Лавр когда-то жил в Вене, к старости разбогател, и весной 1832-го из любопытства поехал в Париж. Лучше бы он этого не делал. В городе шло восстание: баррикады, гильотины, расстрелы. Может быть, правительственные войска перебили и не очень много народа, но запашок из предместий, где из-за холеры перемёрли десятки тысяч бедняков, добавлял в статистику сумятицы… Александра Дюма-père он видел, причём видел на второй день после появления в газетах лживых сообщений, что роялисты его расстреляли – но разговаривать с ним случая не представилось. А «Трёх мушкетёров» Дюма тогда ещё не написал.[49]
Теперь он, конечно, не стал об этом рассказывать, а просто заметил, что представления о чести в те времена, которые описал в своём романе Дюма – то есть в начале XVII века, были весьма специфичны:
– Они бы вам не понравились, Лев Ильич. Вы ведь из простых?
– Это что вы имеете в виду, молодой человек? – возмутился кинодеятель.
– А то, что если бы вам довелось жить тогда, вы бы не увидели в подвигах мушкетёров ни романтики, ни особой чести.
Лев Ильич отмахнулся от него, и пустился в рассказ о событиях XIII века, когда новгородские князья противостояли экспансии рыцарских орденов.
Лавр скучал. Ему надо было писать заявку на топливомер. Готовить ужин к возвращению мамочки с работы. Почитать новый номер немецкого технического журнала. А он сиди тут, слушай этого малообразованного фанфарона. Но что делать: соседи! Надо уважать.
В дверь постучала баба Нюра, позвала Лавра к телефону. Звонила Зина. Сразу начала жаловаться:
– Проклятый председатель! Ужо я ему устрою!
– Что опять случилось?!
– Он, гад, в справке моё имя написал с двумя «н»! Вместо Зинаида написал Зинна!
– И что?
– Дык же ж и пачпорт мне выдали, будто я Зинна! У, гад!
– Как же ты не углядела?
– Ишшо мне проверять за им! Поеду в выходной, в морду евоную плюну. Дай сто рублёв.
– А на работу взяли тебя?
– Взяли! Ишшо бы им мене не взять…
Повесив трубку, Лавр не вернулся к Пружилиным. Пусть развлекают коллегу товарища Эйзенштейна без него. Только позже, когда они провожали гостя, он вышел в коридор. Пожал деятелю кино руку. Потом готовил на кухне ужин, а Дарья Марьевна мыла посуду.

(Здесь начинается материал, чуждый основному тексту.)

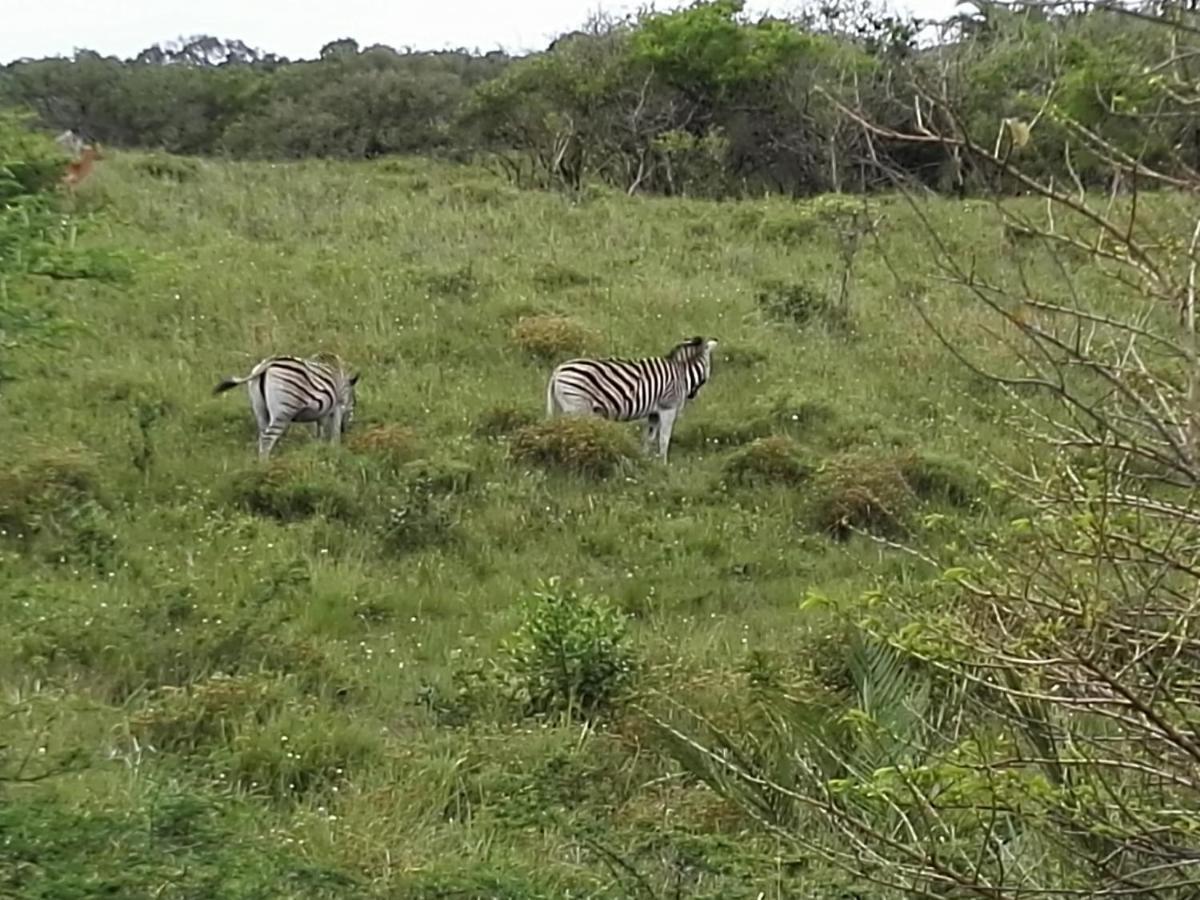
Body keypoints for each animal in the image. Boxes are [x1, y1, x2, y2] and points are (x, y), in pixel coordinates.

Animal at [214, 355, 360, 460]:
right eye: (354, 405)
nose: (345, 430)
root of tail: (267, 363)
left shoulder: (321, 411)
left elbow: (319, 430)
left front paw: (318, 449)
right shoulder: (338, 404)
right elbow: (334, 431)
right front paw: (335, 451)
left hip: (260, 410)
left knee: (262, 436)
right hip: (283, 411)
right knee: (267, 439)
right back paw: (264, 467)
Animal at [547, 338, 720, 465]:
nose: (693, 395)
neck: (681, 373)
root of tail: (557, 371)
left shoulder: (654, 412)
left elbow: (649, 438)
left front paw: (644, 460)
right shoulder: (668, 407)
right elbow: (664, 439)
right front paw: (664, 464)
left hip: (565, 407)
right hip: (577, 408)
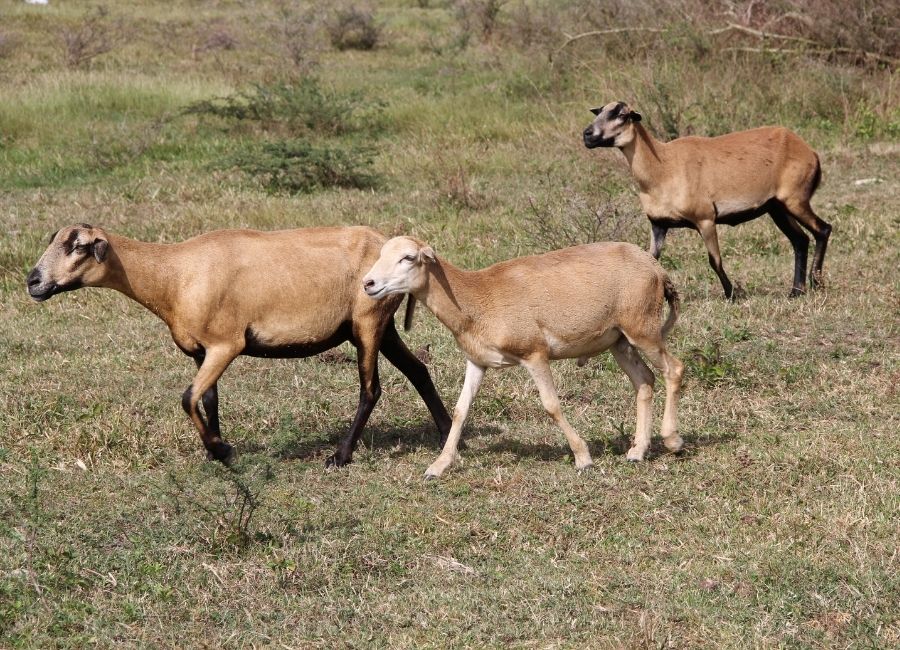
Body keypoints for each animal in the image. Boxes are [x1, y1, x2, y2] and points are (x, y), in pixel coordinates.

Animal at [26, 223, 452, 465]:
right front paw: (215, 450)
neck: (172, 276)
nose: (33, 281)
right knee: (418, 370)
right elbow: (208, 398)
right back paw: (447, 431)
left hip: (367, 320)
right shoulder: (201, 350)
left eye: (78, 246)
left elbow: (187, 397)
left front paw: (221, 450)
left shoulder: (226, 344)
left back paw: (340, 456)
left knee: (370, 389)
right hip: (380, 325)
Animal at [362, 236, 684, 478]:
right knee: (644, 381)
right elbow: (460, 410)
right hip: (620, 341)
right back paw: (638, 451)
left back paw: (672, 440)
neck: (475, 296)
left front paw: (583, 457)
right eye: (382, 253)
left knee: (674, 369)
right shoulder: (477, 361)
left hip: (644, 330)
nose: (368, 283)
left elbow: (551, 405)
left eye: (408, 257)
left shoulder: (535, 354)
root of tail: (655, 267)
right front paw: (437, 466)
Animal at [583, 101, 832, 299]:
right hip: (776, 206)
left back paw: (816, 283)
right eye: (599, 111)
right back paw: (796, 291)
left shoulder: (705, 218)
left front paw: (732, 294)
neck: (662, 167)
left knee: (823, 229)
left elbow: (715, 260)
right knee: (800, 240)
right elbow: (650, 259)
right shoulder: (658, 224)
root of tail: (811, 153)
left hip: (795, 198)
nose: (587, 134)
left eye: (621, 114)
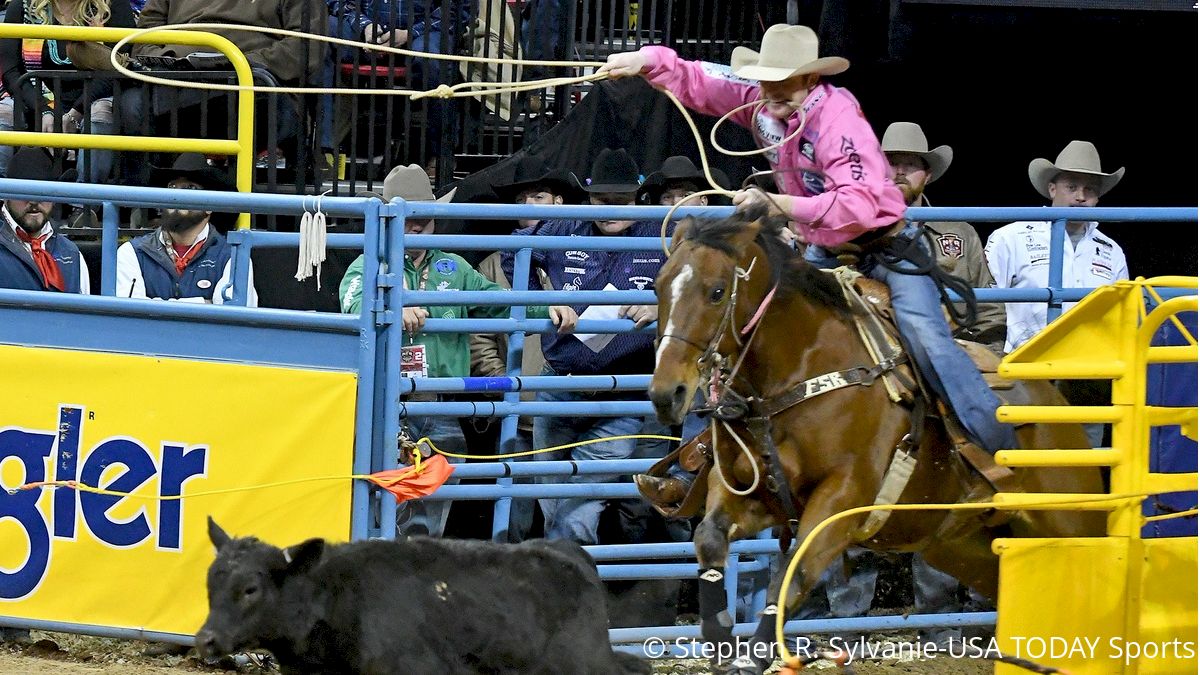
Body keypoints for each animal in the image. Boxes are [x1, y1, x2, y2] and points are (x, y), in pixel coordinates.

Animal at [652, 207, 1099, 667]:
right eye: (658, 286)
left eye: (717, 291)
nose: (668, 393)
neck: (800, 372)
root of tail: (1056, 403)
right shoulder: (750, 492)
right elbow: (709, 537)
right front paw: (720, 637)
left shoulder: (843, 498)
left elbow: (795, 574)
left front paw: (752, 656)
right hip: (964, 546)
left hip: (1070, 527)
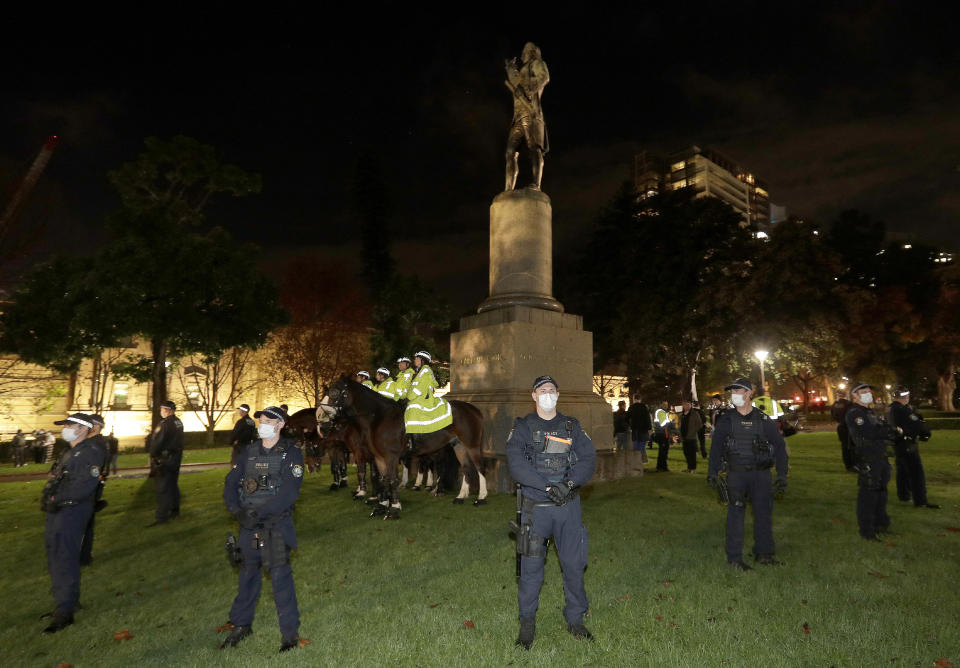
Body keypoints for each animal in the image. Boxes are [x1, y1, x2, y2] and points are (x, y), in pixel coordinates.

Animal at [328, 374, 488, 520]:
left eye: (335, 392)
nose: (325, 416)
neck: (379, 418)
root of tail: (474, 408)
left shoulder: (390, 457)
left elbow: (392, 479)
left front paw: (394, 509)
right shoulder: (379, 458)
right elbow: (383, 479)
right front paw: (381, 506)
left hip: (471, 445)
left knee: (480, 467)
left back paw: (481, 498)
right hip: (458, 446)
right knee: (466, 468)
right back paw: (460, 496)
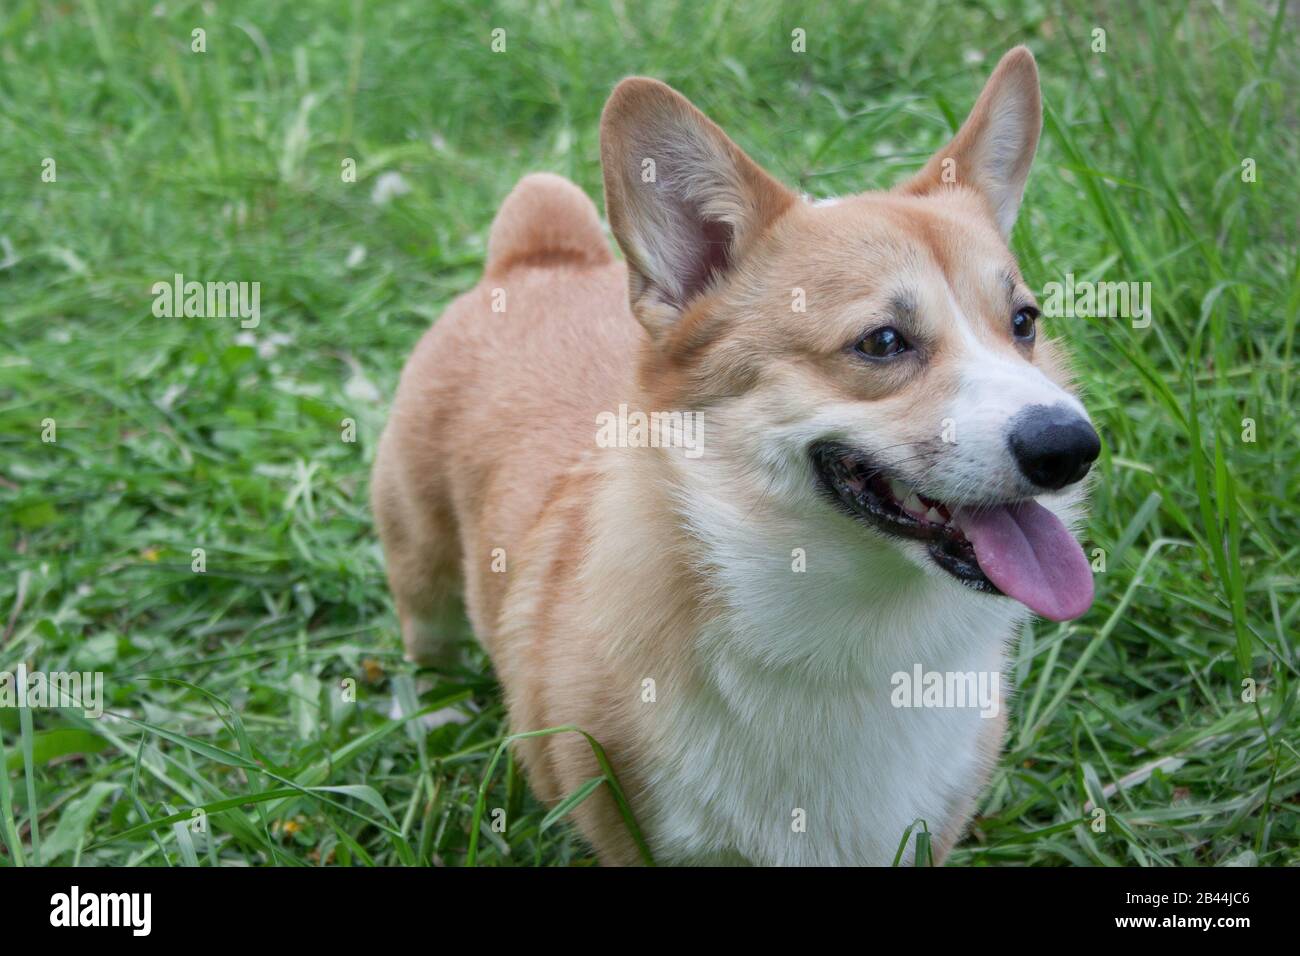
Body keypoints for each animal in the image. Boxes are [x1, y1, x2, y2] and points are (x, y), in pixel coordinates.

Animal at [371, 46, 1102, 868]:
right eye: (882, 342)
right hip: (421, 559)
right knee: (427, 639)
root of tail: (535, 258)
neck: (853, 629)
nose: (1071, 447)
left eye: (1024, 322)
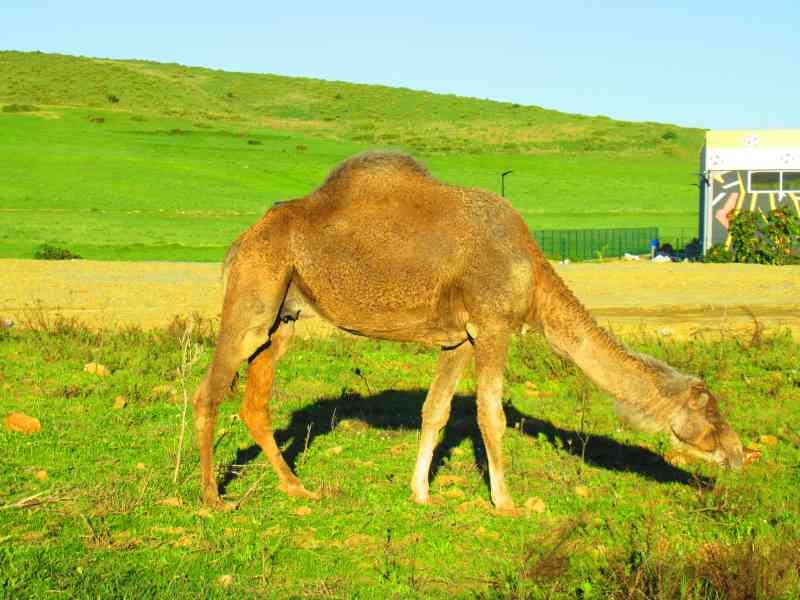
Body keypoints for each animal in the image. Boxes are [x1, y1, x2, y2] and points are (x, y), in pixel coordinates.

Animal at [194, 150, 744, 510]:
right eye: (712, 413)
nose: (740, 453)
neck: (534, 278)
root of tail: (240, 242)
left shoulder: (460, 337)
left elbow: (435, 412)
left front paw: (420, 493)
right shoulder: (494, 325)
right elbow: (489, 415)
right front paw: (507, 502)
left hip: (284, 315)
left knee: (256, 402)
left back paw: (298, 489)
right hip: (254, 292)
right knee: (210, 392)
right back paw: (213, 499)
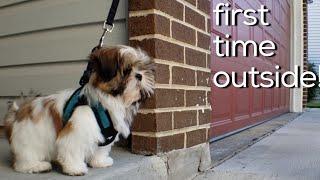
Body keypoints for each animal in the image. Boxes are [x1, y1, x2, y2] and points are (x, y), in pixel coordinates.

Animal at [3, 45, 155, 176]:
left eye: (140, 68)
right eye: (127, 70)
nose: (139, 75)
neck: (109, 100)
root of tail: (17, 115)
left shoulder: (103, 136)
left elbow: (100, 150)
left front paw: (100, 162)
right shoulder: (77, 130)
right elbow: (72, 148)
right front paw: (75, 169)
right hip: (29, 142)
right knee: (24, 161)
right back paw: (38, 166)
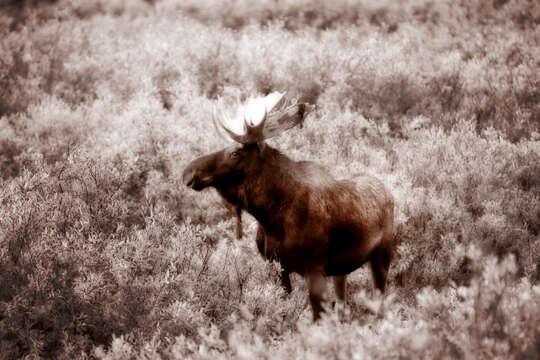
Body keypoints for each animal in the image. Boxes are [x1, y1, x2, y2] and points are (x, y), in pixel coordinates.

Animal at [181, 93, 392, 320]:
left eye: (235, 153)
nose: (188, 172)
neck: (271, 217)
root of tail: (389, 193)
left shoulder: (315, 267)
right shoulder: (276, 266)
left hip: (381, 257)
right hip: (341, 271)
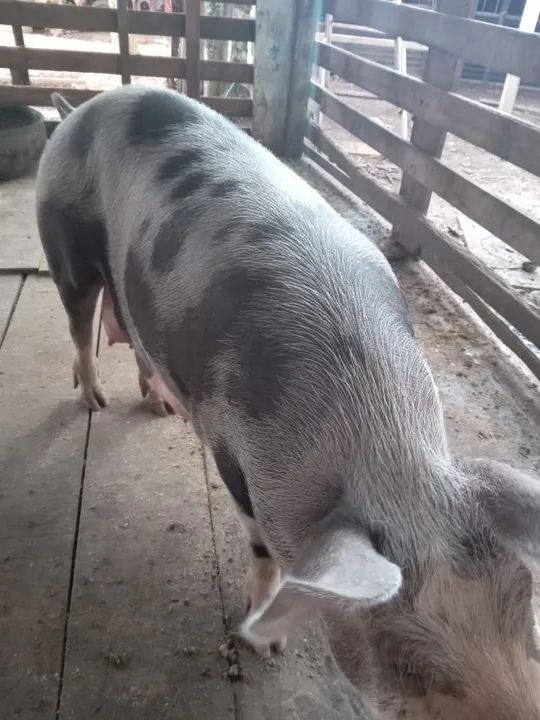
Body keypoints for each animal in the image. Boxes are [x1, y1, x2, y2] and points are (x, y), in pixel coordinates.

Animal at [37, 86, 540, 719]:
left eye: (527, 620)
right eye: (404, 665)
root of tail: (82, 106)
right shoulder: (233, 451)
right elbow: (260, 546)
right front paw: (268, 647)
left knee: (133, 331)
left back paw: (160, 407)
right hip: (64, 239)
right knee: (80, 327)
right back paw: (95, 401)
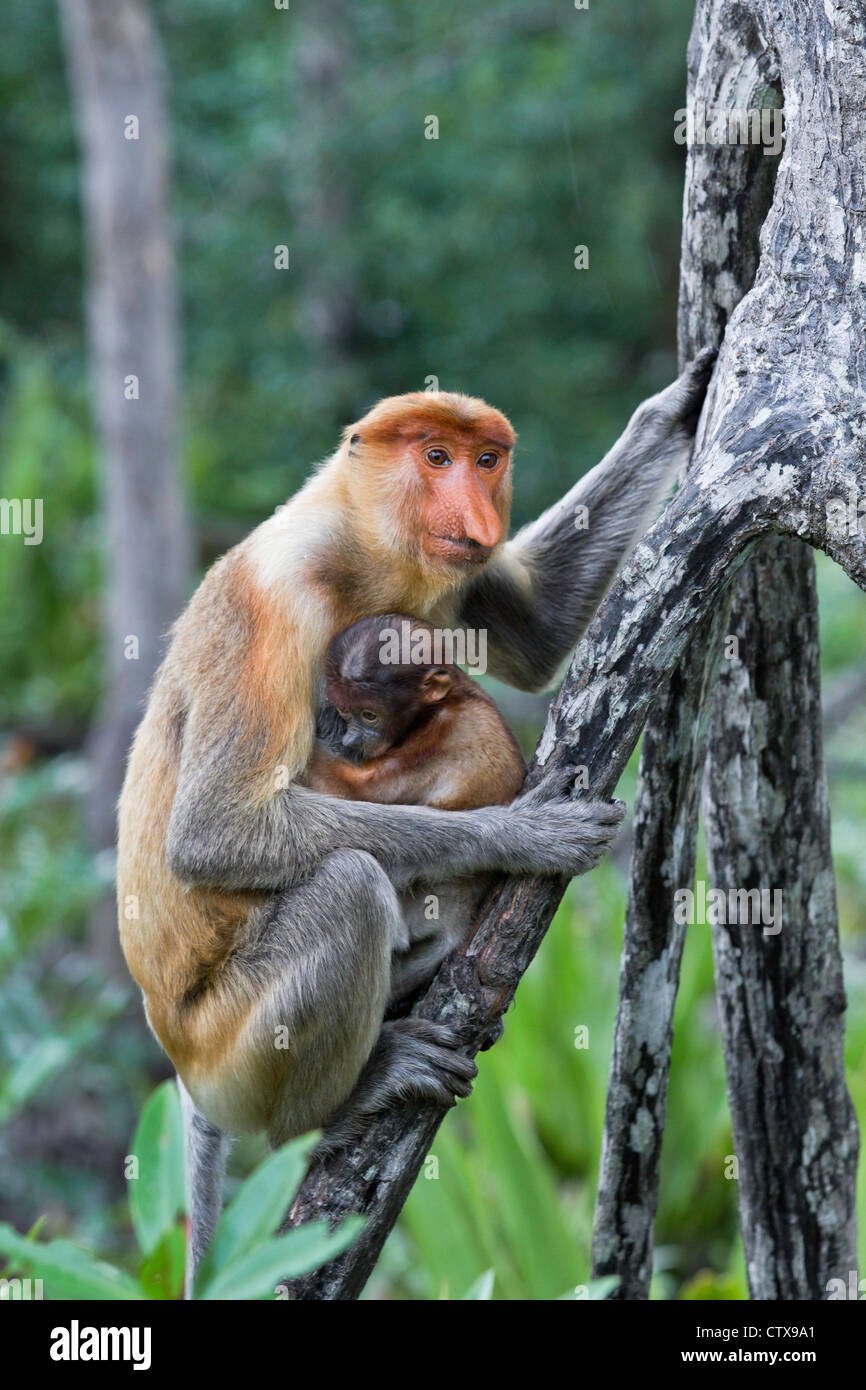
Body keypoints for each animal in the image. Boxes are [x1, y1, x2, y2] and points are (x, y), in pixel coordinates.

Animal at [301, 614, 525, 1006]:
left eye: (370, 715)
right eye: (346, 711)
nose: (350, 739)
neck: (443, 704)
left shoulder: (439, 740)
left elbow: (352, 791)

Она спросила: что, мол, за трудности? Плохой телефонный звонок? Он со смехом рассказал ей о забавных проблемах Зины, а заодно упомянул, что ездил в Муром, но не тот, который все знают, а на юге, про который никому неизвестно.
– Мне-то как раз про тот Муром известно, – сказала Дарья Марьевна. – Мой бывший муж владел там землёй. Если бы не все эти революции, так бы и жила там в его графском имении. И вы, Лавр, в эту свою поездку могли бы меня там встретить. И меня, и Линочку.